### Work instructions
According to the blog post on human trafficking, what is the main purpose of human trafficking?

### Document passage

-=-=-

Monday, February 11, 2013

Dutch legislature still has hands to flutter

We talk about human trafficking, but really, what’s human trafficking about? Do you know? I didn’t (at least not exactly) and I’m working as a paralegal. So, I kinda have a thing with rules and law and all that stuff. Next to being a skater I’m a dedicated NSO and also a ref-to-be. This kinda shows that also in rollerderby I’m scrutinizing the rules with the main purpose to simply understand how things work and how things are to be dealt with. (Of course there a huge fun factor but that’s not what this blog is about). Being involved with this project triggers my curiosity big time, also because human trafficking isn’t exactly my workfield. Soooo, let’s find out what it is and how it’s arranged in Dutch Law (generally). Is all arranged or does the Dutch legislature still has hands to flutter?

Human trafficking is a serious crime, often in the context of a (transnational) organized crime committed offense. It involves a gross violation of fundamental human rights.The main purpose of human trafficking is exploitation with financial gain. Human trafficking is the comprehensive term for crimes involving the aforementioned purpose and objective and where fundamental human rights are violated.

The Convention of the Council of Europe on anti-trafficking of the European Parliament and the Council and in the State Gazette define human trafficking as followed: the recruitment, transportation, transfer, harboring or reception of a person, by the threat or use of force or other forms of coercion, abduction, fraud, deception, abuse of power or of a position of vulnerability, or provision or receipt of payments or benefits to achieve the consent of a person having control over another person to obtain for the purpose of exploitation. Exploitation shall include, at minimum, the exploitation of the prostitution of others or other forms of sexual exploitation, forced labor or services, slavery or similar practices, servitude or the removal of organs. Let me explain: this is European Law and the Dutch have ratified this into their own law in more or less the same words.

-=-=-

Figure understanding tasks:
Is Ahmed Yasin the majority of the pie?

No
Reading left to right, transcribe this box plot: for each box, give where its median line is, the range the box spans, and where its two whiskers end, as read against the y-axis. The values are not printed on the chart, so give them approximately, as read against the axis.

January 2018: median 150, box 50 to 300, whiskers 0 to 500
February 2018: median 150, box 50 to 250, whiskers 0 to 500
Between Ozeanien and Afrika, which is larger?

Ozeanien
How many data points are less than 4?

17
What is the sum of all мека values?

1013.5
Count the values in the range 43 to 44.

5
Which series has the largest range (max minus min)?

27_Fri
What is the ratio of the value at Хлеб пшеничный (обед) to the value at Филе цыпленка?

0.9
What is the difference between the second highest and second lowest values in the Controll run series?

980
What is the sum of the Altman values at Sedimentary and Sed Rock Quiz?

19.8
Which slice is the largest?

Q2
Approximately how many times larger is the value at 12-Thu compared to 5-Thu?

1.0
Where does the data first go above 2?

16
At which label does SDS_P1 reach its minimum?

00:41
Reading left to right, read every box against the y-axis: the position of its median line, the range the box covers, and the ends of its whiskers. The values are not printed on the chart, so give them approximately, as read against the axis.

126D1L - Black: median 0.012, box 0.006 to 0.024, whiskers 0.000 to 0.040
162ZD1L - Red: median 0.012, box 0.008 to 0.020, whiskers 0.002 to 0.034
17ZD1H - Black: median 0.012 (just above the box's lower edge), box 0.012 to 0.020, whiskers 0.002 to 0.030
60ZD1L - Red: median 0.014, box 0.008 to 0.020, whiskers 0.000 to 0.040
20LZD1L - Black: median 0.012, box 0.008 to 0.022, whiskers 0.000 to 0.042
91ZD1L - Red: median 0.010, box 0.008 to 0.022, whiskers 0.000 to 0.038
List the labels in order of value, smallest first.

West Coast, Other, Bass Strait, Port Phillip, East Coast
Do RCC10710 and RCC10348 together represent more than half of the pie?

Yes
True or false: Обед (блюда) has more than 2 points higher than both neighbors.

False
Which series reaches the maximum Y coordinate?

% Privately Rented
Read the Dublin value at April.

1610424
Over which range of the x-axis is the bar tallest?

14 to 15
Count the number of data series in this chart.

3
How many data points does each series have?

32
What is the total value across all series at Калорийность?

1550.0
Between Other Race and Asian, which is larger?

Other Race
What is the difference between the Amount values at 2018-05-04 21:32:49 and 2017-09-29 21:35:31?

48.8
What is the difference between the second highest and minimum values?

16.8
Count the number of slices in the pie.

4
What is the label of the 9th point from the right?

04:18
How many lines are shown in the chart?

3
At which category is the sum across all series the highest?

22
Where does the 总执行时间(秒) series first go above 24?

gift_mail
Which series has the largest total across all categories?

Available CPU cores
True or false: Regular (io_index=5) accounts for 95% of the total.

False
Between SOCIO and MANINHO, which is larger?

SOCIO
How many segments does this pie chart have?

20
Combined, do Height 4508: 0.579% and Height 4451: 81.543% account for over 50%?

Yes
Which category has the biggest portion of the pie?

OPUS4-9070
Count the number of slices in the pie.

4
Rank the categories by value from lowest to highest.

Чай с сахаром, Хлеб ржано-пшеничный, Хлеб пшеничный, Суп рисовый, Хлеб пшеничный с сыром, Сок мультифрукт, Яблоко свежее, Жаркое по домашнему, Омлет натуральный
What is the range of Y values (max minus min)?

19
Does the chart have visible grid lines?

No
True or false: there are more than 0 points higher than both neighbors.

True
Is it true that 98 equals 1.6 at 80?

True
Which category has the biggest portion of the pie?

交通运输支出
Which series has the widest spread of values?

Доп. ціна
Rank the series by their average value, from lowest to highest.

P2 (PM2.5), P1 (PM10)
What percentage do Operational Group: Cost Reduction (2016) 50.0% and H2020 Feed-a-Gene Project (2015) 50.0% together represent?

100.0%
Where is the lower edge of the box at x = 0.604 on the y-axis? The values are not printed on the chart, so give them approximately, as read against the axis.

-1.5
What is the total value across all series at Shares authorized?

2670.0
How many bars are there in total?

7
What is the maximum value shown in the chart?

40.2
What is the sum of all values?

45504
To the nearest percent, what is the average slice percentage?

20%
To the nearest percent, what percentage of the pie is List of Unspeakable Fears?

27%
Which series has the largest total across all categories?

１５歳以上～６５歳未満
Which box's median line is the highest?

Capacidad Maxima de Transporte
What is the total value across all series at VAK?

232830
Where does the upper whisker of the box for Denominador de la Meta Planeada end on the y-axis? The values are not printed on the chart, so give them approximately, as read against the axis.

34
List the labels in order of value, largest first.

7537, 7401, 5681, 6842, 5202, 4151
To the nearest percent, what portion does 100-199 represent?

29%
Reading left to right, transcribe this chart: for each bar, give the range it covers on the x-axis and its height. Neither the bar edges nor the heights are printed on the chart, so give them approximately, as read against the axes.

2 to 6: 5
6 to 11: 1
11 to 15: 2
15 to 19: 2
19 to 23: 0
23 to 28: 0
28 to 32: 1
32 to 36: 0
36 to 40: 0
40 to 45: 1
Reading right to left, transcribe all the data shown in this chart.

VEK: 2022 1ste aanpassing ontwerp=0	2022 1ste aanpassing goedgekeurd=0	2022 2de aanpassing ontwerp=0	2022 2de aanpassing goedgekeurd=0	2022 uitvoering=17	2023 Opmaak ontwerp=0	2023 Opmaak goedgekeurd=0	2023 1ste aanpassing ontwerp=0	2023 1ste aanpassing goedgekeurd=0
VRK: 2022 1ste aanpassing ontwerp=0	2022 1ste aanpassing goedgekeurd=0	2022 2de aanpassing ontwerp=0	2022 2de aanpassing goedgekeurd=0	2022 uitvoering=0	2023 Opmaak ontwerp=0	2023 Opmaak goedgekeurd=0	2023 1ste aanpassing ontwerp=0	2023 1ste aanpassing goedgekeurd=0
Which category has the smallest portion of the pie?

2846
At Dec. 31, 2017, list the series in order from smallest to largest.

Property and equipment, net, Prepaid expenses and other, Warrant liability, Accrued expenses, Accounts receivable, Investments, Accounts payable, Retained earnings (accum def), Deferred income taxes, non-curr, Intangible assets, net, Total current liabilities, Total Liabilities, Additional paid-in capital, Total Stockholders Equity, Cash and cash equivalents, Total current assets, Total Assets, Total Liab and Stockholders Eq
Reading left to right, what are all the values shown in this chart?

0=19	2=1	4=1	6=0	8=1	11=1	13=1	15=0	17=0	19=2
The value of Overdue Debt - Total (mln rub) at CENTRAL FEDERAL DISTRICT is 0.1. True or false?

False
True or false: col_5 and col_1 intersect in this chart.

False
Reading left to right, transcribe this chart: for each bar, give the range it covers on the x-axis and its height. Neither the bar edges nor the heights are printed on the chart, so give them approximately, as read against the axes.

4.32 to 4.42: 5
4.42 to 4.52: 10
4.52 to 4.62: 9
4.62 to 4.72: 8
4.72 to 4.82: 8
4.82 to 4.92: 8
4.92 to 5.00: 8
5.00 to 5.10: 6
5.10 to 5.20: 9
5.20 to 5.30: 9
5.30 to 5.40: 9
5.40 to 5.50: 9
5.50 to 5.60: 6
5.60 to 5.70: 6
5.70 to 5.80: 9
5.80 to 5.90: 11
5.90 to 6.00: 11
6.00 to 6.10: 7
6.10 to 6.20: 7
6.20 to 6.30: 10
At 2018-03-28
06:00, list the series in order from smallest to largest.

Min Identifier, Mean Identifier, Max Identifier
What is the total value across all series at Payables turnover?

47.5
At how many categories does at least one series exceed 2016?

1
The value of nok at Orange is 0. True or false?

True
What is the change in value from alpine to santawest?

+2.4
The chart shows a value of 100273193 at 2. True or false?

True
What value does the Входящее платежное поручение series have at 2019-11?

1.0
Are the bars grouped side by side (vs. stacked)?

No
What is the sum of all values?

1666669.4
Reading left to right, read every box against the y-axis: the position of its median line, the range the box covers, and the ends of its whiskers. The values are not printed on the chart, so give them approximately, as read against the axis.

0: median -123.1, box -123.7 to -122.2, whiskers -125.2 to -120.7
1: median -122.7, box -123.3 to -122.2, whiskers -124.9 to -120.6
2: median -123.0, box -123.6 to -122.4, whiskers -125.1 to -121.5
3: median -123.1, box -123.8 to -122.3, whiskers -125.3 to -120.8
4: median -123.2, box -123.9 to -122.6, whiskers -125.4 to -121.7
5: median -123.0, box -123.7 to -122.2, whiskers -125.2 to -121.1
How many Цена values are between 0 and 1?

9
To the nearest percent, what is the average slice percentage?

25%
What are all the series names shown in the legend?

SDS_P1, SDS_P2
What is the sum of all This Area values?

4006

-=-=-

### Answer for the task
Exploitation with financial gain.